═══ RAW DATA

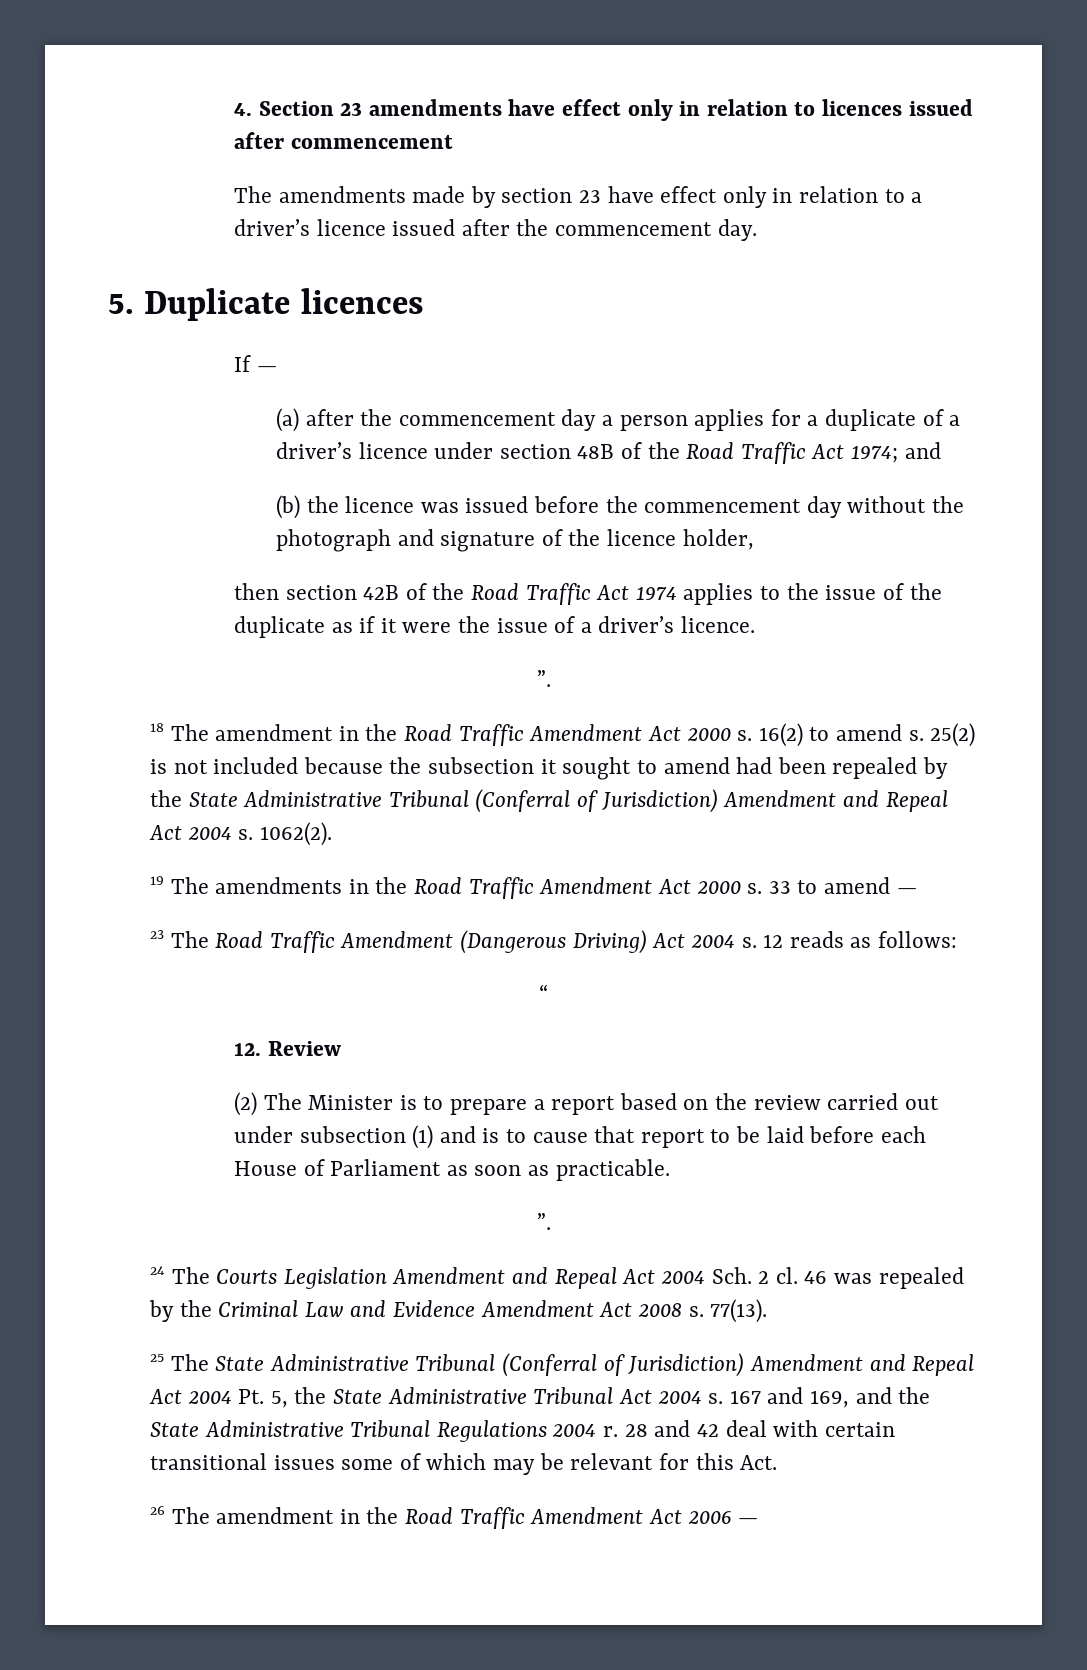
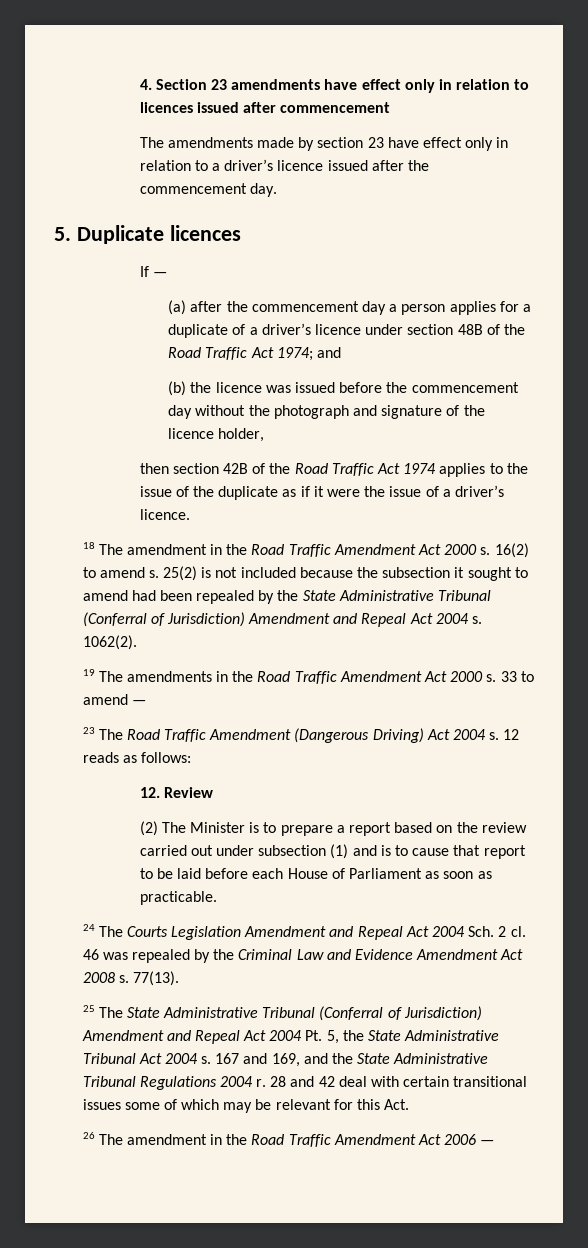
[536,670,551,687] // ”. -> (190, 514) none
[539,984,548,1002] // “ -> (191, 757) none
[536,1213,551,1230] // ”. -> (217, 898) none

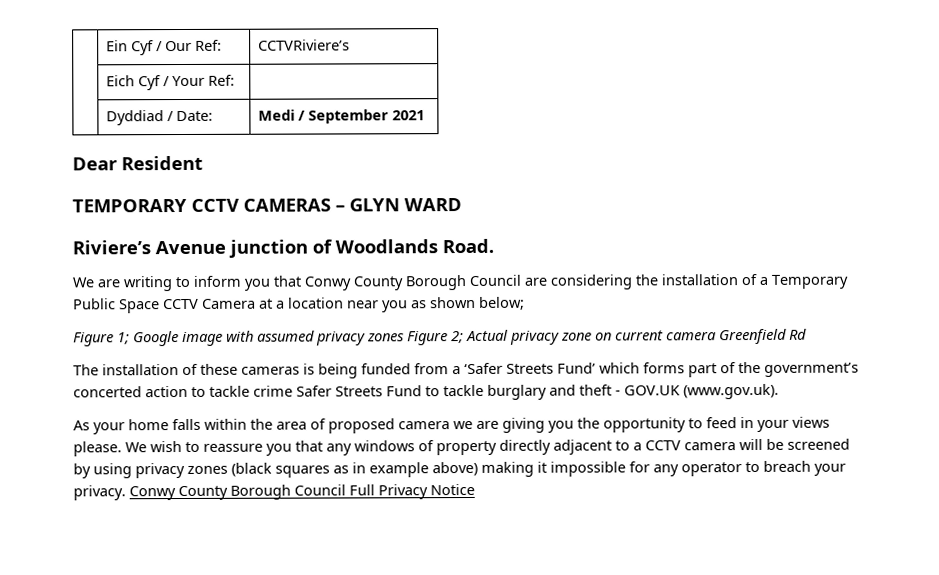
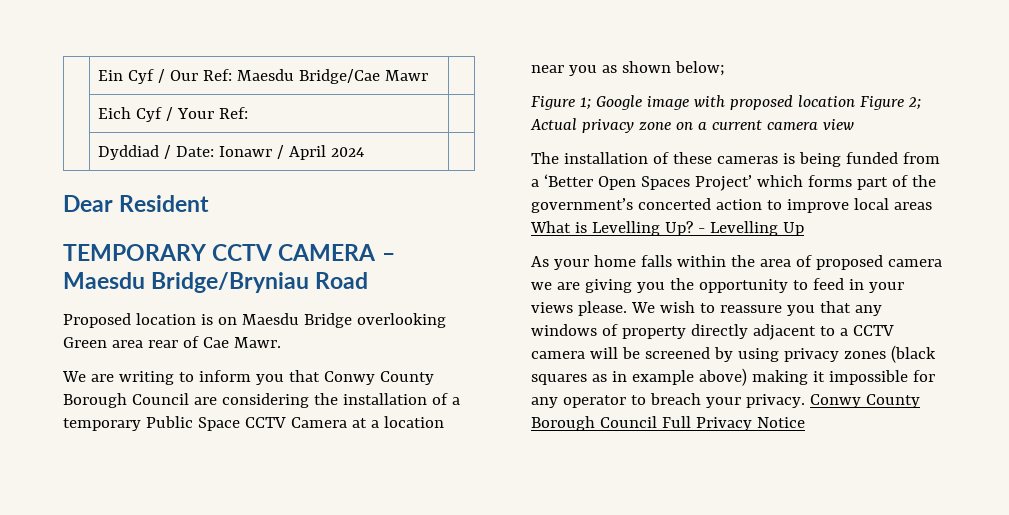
[258,39,351,51] | CCTVRiviere’s -> [236,69,428,84] Maesdu Bridge/Cae Mawr |
[258,109,426,124] | Medi / September 2021 -> [218,145,364,160] Ionawr / April 2024 |
[243,198,462,212] [72,238,494,258] CAMERAS – GLYN WARD // Riviere’s Avenue junction of Woodlands Road. -> [278,244,395,261] [63,272,369,293] [63,313,446,328] [63,336,281,348] CAMERA – Maesdu Bridge/Bryniau Road // Proposed location is on Maesdu Bridge overlooking Green area rear of Cae Mawr.
[771,274,849,289] Temporary -> [63,418,141,431] temporary
[257,330,404,346] assumed privacy zones -> [729,95,855,110] proposed location
(612, 336) none -> [697,121,707,130] a
[719,328,807,345] Greenfield Rd -> [822,119,854,130] view
[464,362,596,375] ‘Safer Streets Fund’ -> [543,174,752,191] ‘Better Open Spaces Project’
[209,383,779,400] tackle crime Safer Streets Fund to tackle burglary and theft - GOV.UK (www.gov.uk). -> [786,198,932,213] [530,221,804,236] improve local areas What is Levelling Up? - Levelling Up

══════

WHAT THE TASK ASKS —
The span to give again runs from the line with "[258,109,426,124] | Medi" through the last line of the records above; reproduce it exactly and nothing more.

EXERCISE RESULT —
[258,109,426,124] | Medi / September 2021 -> [218,145,364,160] Ionawr / April 2024 |
[243,198,462,212] [72,238,494,258] CAMERAS – GLYN WARD // Riviere’s Avenue junction of Woodlands Road. -> [278,244,395,261] [63,272,369,293] [63,313,446,328] [63,336,281,348] CAMERA – Maesdu Bridge/Bryniau Road // Proposed location is on Maesdu Bridge overlooking Green area rear of Cae Mawr.
[771,274,849,289] Temporary -> [63,418,141,431] temporary
[257,330,404,346] assumed privacy zones -> [729,95,855,110] proposed location
(612, 336) none -> [697,121,707,130] a
[719,328,807,345] Greenfield Rd -> [822,119,854,130] view
[464,362,596,375] ‘Safer Streets Fund’ -> [543,174,752,191] ‘Better Open Spaces Project’
[209,383,779,400] tackle crime Safer Streets Fund to tackle burglary and theft - GOV.UK (www.gov.uk). -> [786,198,932,213] [530,221,804,236] improve local areas What is Levelling Up? - Levelling Up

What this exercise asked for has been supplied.